Vibe-Coding for Interesting Data Stories

Last weekend, I fed Codex my browser history and said “explore.” It found a pattern I call rabbit holes – three ways we browse:

  1. Linear spiral - one page > next page > next. E.g. filing income tax, clicking “next” on the PyCon schedule.
  2. Hub & spoke - hub > open tabs > back to hub. E.g. exploring DHH’s Ubuntu setup, checking Firebase config.
  3. Wide survey - source > many, many pages. E.g. clearing inbox, scanning news.

Then Claude Code built this lovely data story.


My goal? Find challenges in vibe-coding interesting data stories. I found several.

A. I don’t know what I want.

Solution? Ask for multiple options. More options = more ideas. Codex proposed two I hadn’t planned: rabbit holes and search funnels.

B. I don’t know if it’ll turn out well.

Solution? Build them all. Don’t pre-judge. I did not expect rabbit holes to be interesting - a clear prediction error.

C. Reviewing is the bottleneck. It’s slow and painful.

Solution? Make reviews easy.

  • Ask for review-friendly output. E.g. A table/heatmap comparing options.
  • Use LLMs to pre-review. E.g. Pick top 3 with reasons.
  • Review output, not code. E.g. Have it build a working demo, then review.

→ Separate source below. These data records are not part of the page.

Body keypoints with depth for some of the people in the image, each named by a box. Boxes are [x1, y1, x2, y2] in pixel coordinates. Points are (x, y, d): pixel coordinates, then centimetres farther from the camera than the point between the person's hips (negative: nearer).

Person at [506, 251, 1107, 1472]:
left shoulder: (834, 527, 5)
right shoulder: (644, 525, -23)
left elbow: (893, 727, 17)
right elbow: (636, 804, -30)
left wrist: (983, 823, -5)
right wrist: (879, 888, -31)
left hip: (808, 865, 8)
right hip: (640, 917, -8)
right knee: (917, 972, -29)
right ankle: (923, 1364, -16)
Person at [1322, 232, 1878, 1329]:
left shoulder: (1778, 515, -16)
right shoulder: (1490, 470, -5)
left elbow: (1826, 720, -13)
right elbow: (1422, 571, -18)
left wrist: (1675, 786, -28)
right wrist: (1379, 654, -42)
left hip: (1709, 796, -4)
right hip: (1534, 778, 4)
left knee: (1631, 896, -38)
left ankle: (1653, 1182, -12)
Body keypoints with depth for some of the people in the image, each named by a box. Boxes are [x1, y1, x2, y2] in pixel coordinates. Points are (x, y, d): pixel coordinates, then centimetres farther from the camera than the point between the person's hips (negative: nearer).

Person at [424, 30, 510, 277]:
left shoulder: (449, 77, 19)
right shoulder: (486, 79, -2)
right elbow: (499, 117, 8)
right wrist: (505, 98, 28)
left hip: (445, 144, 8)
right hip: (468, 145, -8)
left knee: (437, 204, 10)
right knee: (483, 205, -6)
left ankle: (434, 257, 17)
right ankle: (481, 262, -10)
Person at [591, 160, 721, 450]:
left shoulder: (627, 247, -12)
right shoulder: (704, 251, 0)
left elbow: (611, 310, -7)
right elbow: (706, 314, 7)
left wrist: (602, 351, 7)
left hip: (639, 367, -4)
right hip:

D. Model / tool strengths vary.

Solution? Align with strengths. For example:

  • Use GPT-5 for planning. It’s better than GPT-5-Codex or Claude 4.5 Sonnet.
  • Code UI with Claude 4.5 Sonnet. It’s better than most models.

Check out the prompts & process.

Try this: Pick one messy dataset you have. Ask an LLM for five ways to explore it. Build them all. One will surprise you.